Recorded data =
↓

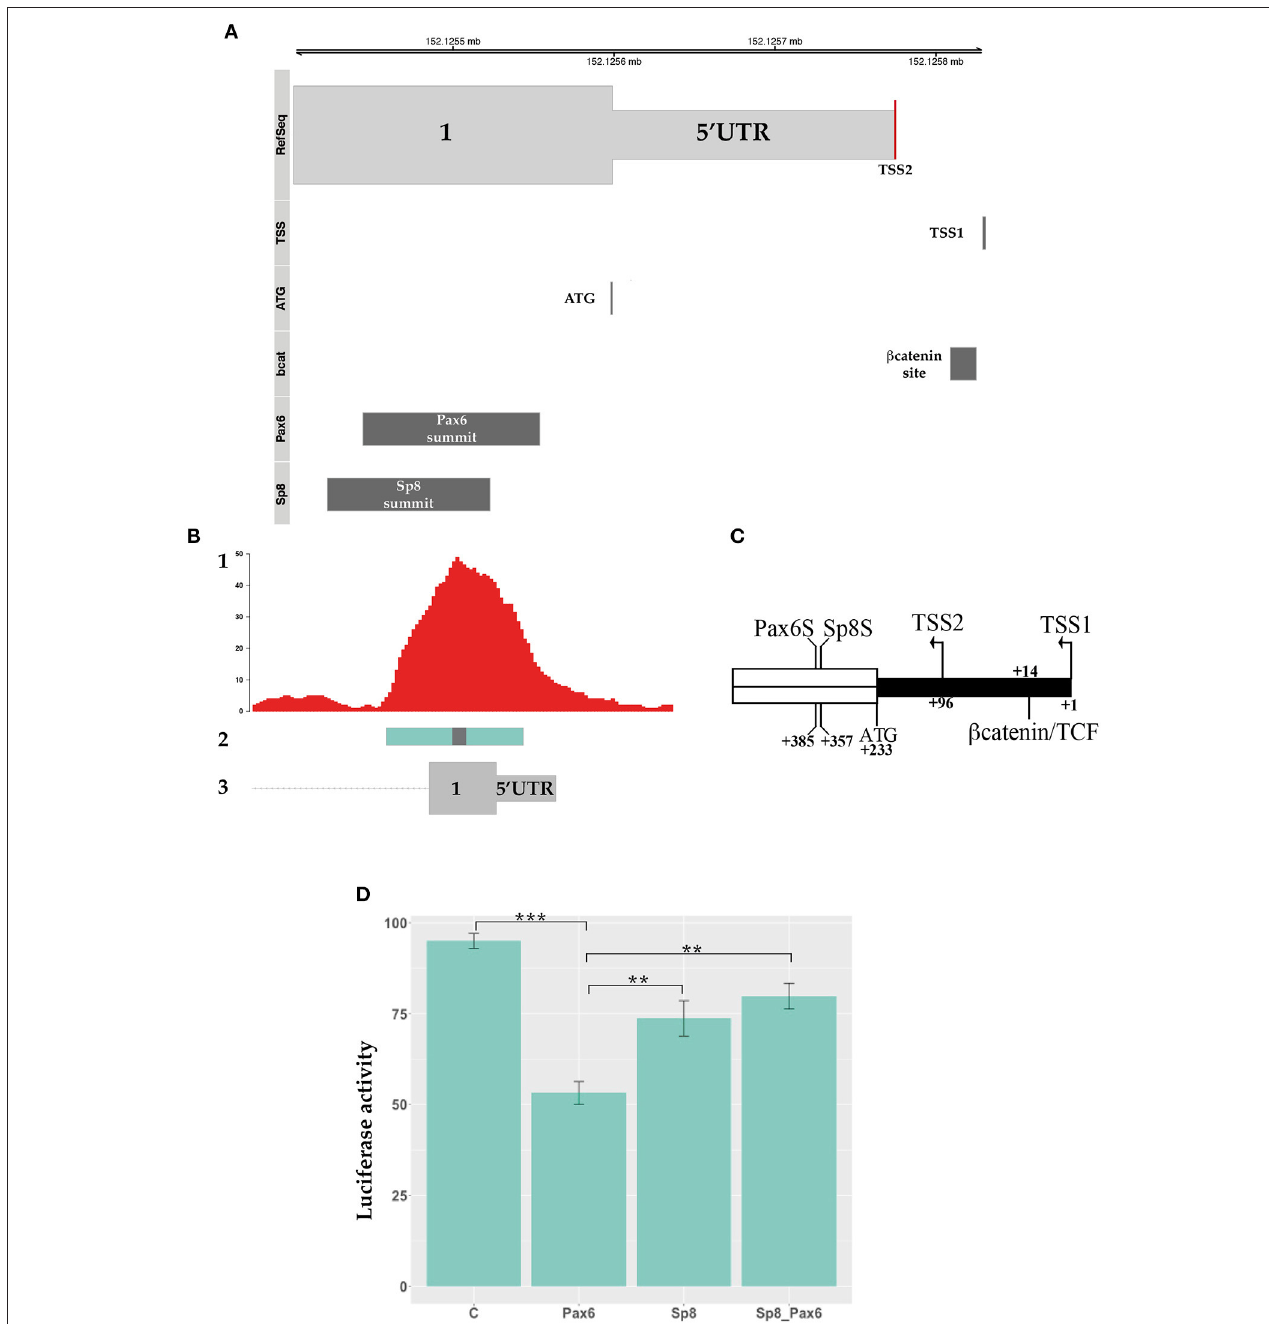
FIGURE 5 | PAX6 transcriptional regulation of Ccnd1 regulative regions. Panel (A) shows the schema of Ccnd1 locus. PAX6 [Chip peak fragment indicated in Sun et al. (2015)], SP8 (Chip peak summit ± 50 bp), β catenin binding sites, and the TSS (named TSS1) described in Eto (2000) are depicted together with Ccnd1 exon 1 first codon (ATG) and the TSS reported by the RefSeq gene model (TSS2, red line on the RefSeq track). Panel (B) represents the schema of the SP8 and PAX6 peaks positions on the Ccnd1 locus, showing the overlap between the SP8 (this work) and PAX6 ChipSeq peaks (Sun et al., 2015) on Ccnd1 Ex1 fragment. 1: SP8 Chip peaks, 2: PAX6 chipped fragment, 3: Ccnd1 RefSeq gene model. The gray box on the Pax6 fragment is the PAX6 binding summit shown in (A) . Panel (C) shows a schematic of β catenin, SP8 and PAX6 sites position on the 5 ′ portion of the exon 1 fragment. The PAX6 (PAX6S) and SP8 (SP8S) summit positions [indicated as the central nt of the Chip-qPCR fragment indicated in Sun et al. (2015) and the calculated ChipSeq summit respectively] are indicated. The TSS described in Eto (2000) (TSS1), the Ccnd1 first codon (ATG), and the TSS reported by the RefSeq gene model (TSS2) are also shown. The 5 ′ UTR is depicted in black. Panel (D) shows the luciferase assay results obtained from one representative experiment. Ccnd1 exon 1 was transfected in P19 cells alone or in combination with PAX6, SP8, and PAX6 together with SP8 (SP8_PAX6). Statistical significance, ANOVA: *** p < 0.001, ** p < 0.01.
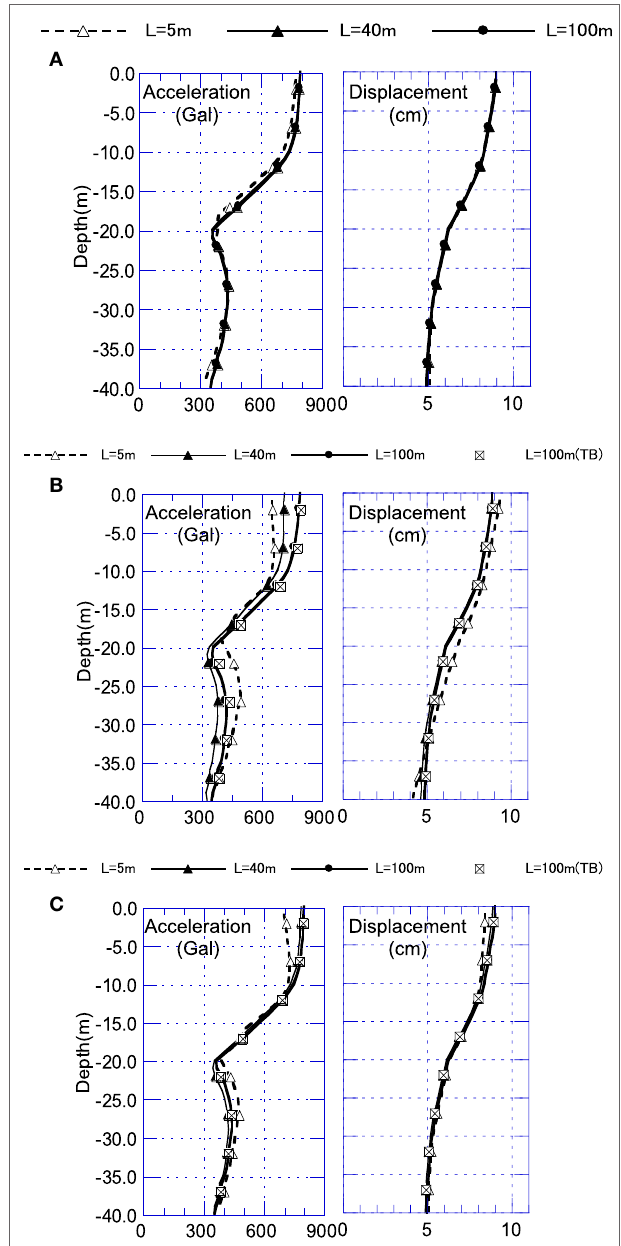
FigUre 13 | Maximum response of soil for X excitation . (a) TB. (B) VB without EF. (c) VB with EF.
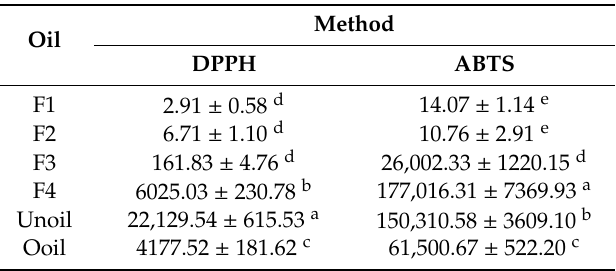
Table 3. Antioxidant activity ( µ mol TE / g evaluated oil).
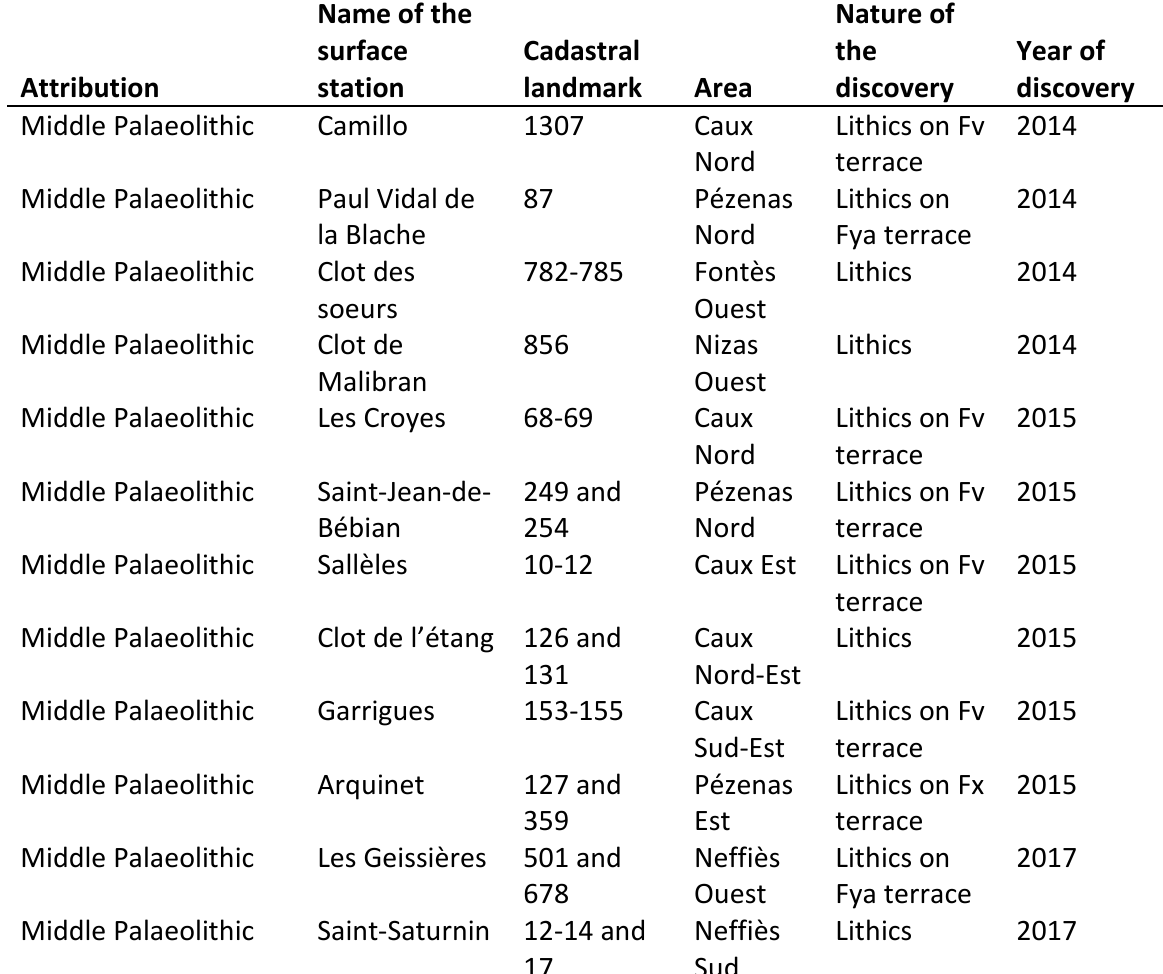
Table 1. Middle Palaeolithic surface stations discovered during the survey, between 2014 and 2017. In bold, the sites presented in this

↑

Exercise aim =
Pull out each line of the listing that holds the string "Table".

Answer for the task =
Table 3. Antioxidant activity ( µ mol TE / g evaluated oil).
Table 1. Middle Palaeolithic surface stations discovered during the survey, between 2014 and 2017. In bold, the sites presented in this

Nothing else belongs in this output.